It seems like with so many people, Lee Harris’ eventual career interest was sparked by television.
“All I knew was what I saw on TV, and lawyers seemed very, very powerful and able to get things done,” he said.
Of course there was more to it than an infatuation with prime time drama, but Harris has known since middle school that he wanted to be a lawyer and the reality of the profession, he said, has lived up to his expectations.
The Whitehaven native and graduate of Overton High School traveled far from home for his degrees – B.A. in international studies with a minor in economics from Morehouse College, and a Juris Doctorate from Yale Law School in 2003 – and then returned home.
“There was no question for me,” he says of his choosing to live and work in his hometown. “Never at any time did even a specter of doubt enter my mind, I always knew that I’d return to Memphis. … I knew this is where I wanted to be to practice law, to raise a family and to try to make a change.”
He practiced commercial litigation for Baker, Donelson, Bearman, Caldwell & Berkowitz PC for two years before entering the academic side teaching law for the Cecil C. Humphreys School of Law at the University of Memphis. In the years since first donning the hat of professor, Harris has done stints as a visiting professor with Yale, at Ecole de Management in Grenoble, France, and George Washington University School of Law.
Despite his love of teaching the law, his advice to anyone considering a career in the legal profession would be to do something else, “anything else,” before entering law school, he said.
“I think once you’re a lawyer, I think you’re a lawyer for the rest of your career, your friends are lawyers, you’re likely to marry a lawyer,” said Harris who is, in fact, married to an attorney. “You’re in the law, and of the law, for the rest of your life and certainly the rest of your career. It’s a good idea to have other experiences before you make this lifelong commitment.”
Having said that, Harris couldn’t imagine having taken any other track, though he has, in fact, taken another track into politics as the city councilman for District 7. After nearly a year in office, he’s found his stride and says he’s “having a good time” and has managed to put criticism – a necessary evil that comes with the position – out of mind, and “to push forward and try to change as much as humanly possible. Whatever I’m interested in, whatever somebody brings to me, wherever there’s an opportunity for change and reform, I’m just going to plow ahead.”
This idea of change and reform isn’t one that came with elected office, but one he took into his training as a lawyer, one that he knew would be enhanced with the power he saw in the television lawyers long ago.
“That’s what I was most concerned about was making sure that I was in a position to actually do something civically or community-wide, so the law was a path to effect my community,” he said. “I already had that kind of bent, that kind of spirit, before I entered into law school and it was just a way to make sure that I had the skills and the gravitas to actually make the kind of changes I wanted to make in the community.”
To this end, Harris started a legal clinic at the law school to give free legal advice and support to small-business entrepreneurs in Memphis, he volunteers with Big Brothers Big Sisters, is a member of the Frayser Exchange Club, has served as co-chair of a bar association committee on public service, and has co-directed the city’s High School Mock Trial Competition.
Harris and wife, Alena Allen, also a professor for the law school, have two children.

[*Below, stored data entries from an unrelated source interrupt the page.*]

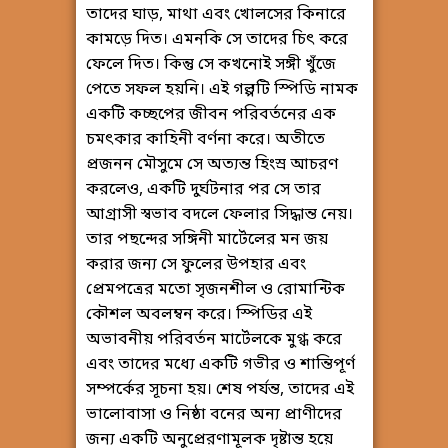
তাদের ঘাড়, মাথা এবং খোলসের কিনারে
কামড়ে দিত। এমনকি সে তাদের চিৎ করে
ফেলে দিত। কিন্তু সে কখনোই সঙ্গী খুঁজে
পেতে সফল হয়নি। এই গল্পটি স্পিডি নামক
একটি কচ্ছপের জীবন পরিবর্তনের এক
চমৎকার কাহিনী বর্ণনা করে। অতীতে
প্রজনন মৌসুমে সে অত্যন্ত হিংস্র আচরণ
করলেও, একটি দুর্ঘটনার পর সে তার
আগ্রাসী স্বভাব বদলে ফেলার সিদ্ধান্ত নেয়।
তার পছন্দের সঙ্গিনী মার্টেলের মন জয়
করার জন্য সে ফুলের উপহার এবং
প্রেমপত্রের মতো সৃজনশীল ও রোমান্টিক
কৌশল অবলম্বন করে। স্পিডির এই
অভাবনীয় পরিবর্তন মার্টেলকে মুগ্ধ করে
এবং তাদের মধ্যে একটি গভীর ও শান্তিপূর্ণ
সম্পর্কের সূচনা হয়। শেষ পর্যন্ত, তাদের এই
ভালোবাসা ও নিষ্ঠা বনের অন্য প্রাণীদের
জন্য একটি অনুপ্রেরণামূলক দৃষ্টান্ত হয়ে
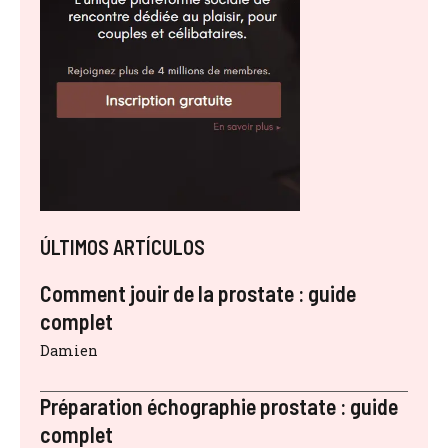
ÚLTIMOS ARTÍCULOS
Comment jouir de la prostate : guide
complet
Damien
Préparation échographie prostate : guide
complet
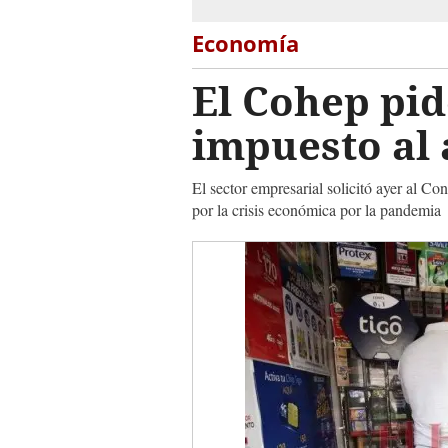
Economía
El Cohep pid
impuesto al 
El sector empresarial solicitó ayer al C
por la crisis económica por la pandemia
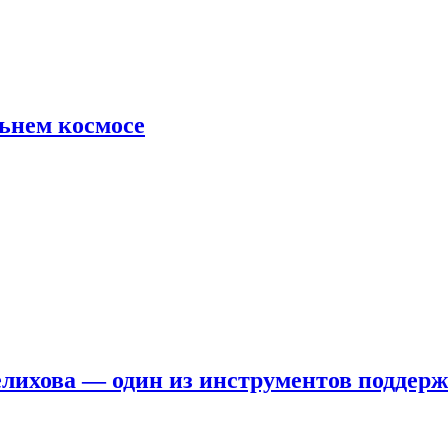
льнем космосе
елихова — один из инструментов поддер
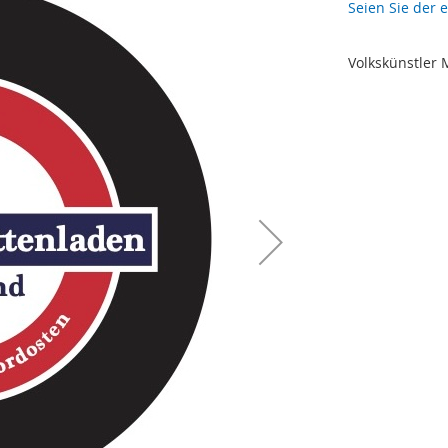
Seien Sie der 
Volkskünstler 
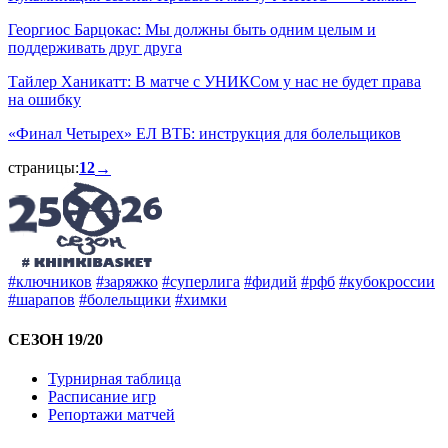
Георгиос Барцокас: Мы должны быть одним целым и
поддерживать друг друга
Тайлер Ханикатт: В матче с УНИКСом у нас не будет права
на ошибку
«Финал Четырех» ЕЛ ВТБ: инструкция для болельщиков
страницы:
1
2
→
#ключников
#заряжко
#суперлига
#фидий
#рфб
#кубокроссии
#шарапов
#болельщики
#химки
СЕЗОН 19/20
Турнирная таблица
Расписание игр
Репортажи матчей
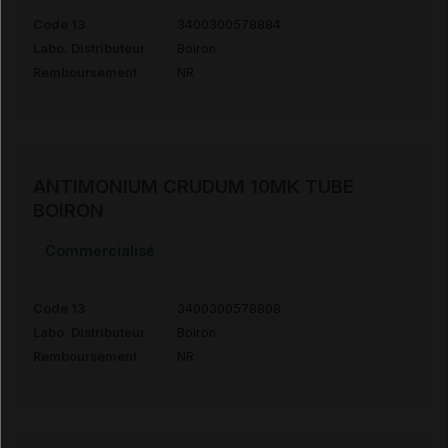
Code 13
3400300578884
Labo. Distributeur
Boiron
Remboursement
NR
ANTIMONIUM CRUDUM 10MK TUBE
BOIRON
Commercialisé
Code 13
3400300578808
Labo. Distributeur
Boiron
Remboursement
NR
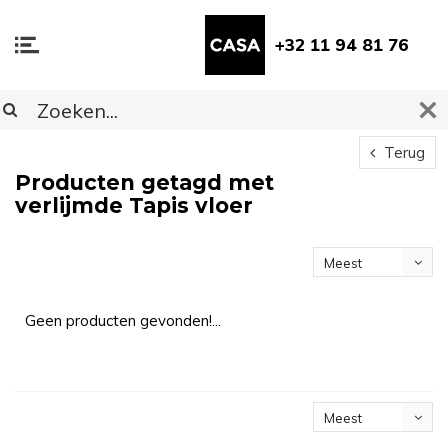
+32 11 94 81 76
Terug
Producten getagd met
verlijmde Tapis vloer
Meest
bekeken
Geen producten gevonden!...
Meest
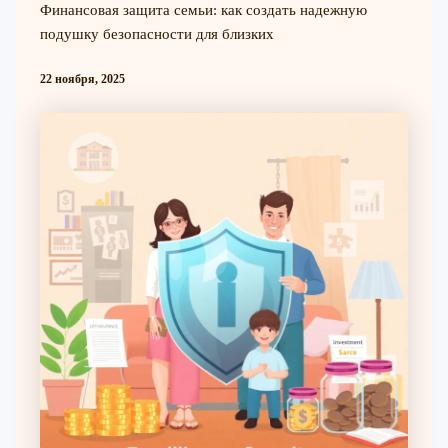
Финансовая защита семьи: как создать надежную
подушку безопасности для близких
22 ноября, 2025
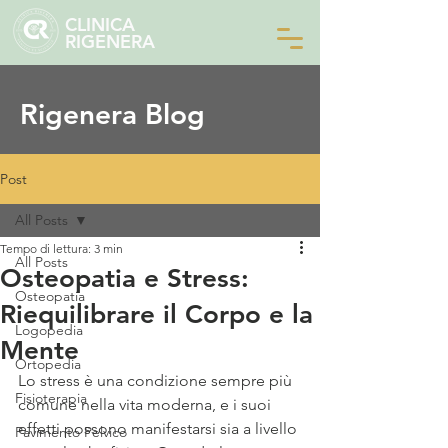
CLINICA
RIGENERA
Rigenera Blog
Post
All Posts
Tempo di lettura: 3 min
All Posts
Osteopatia e Stress:
Osteopatia
Riequilibrare il Corpo e la
Logopedia
Mente
Ortopedia
Lo stress è una condizione sempre più 
Fisioterapia
comune nella vita moderna, e i suoi 
effetti possono manifestarsi sia a livello 
Pavimento Pelvico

To make his city better for them, the avid jogger and cyclist has advocated for the city’s ever-increasing profile as a more livable city for pedestrians and strives for equality for minorities, gays and lesbians, and the disabled in the city.
“I’m a big proponent of trying to make sure that vulnerable groups have a voice,” he said.
As an elected official, he says, his training as an attorney has been invaluable.
“It is amazing to me how important it is to have some skills and experiences before you’re elected,” he said. “I think it can make all the difference. I wish more professionals in Memphis would get involved in politics because they can make a world of difference.”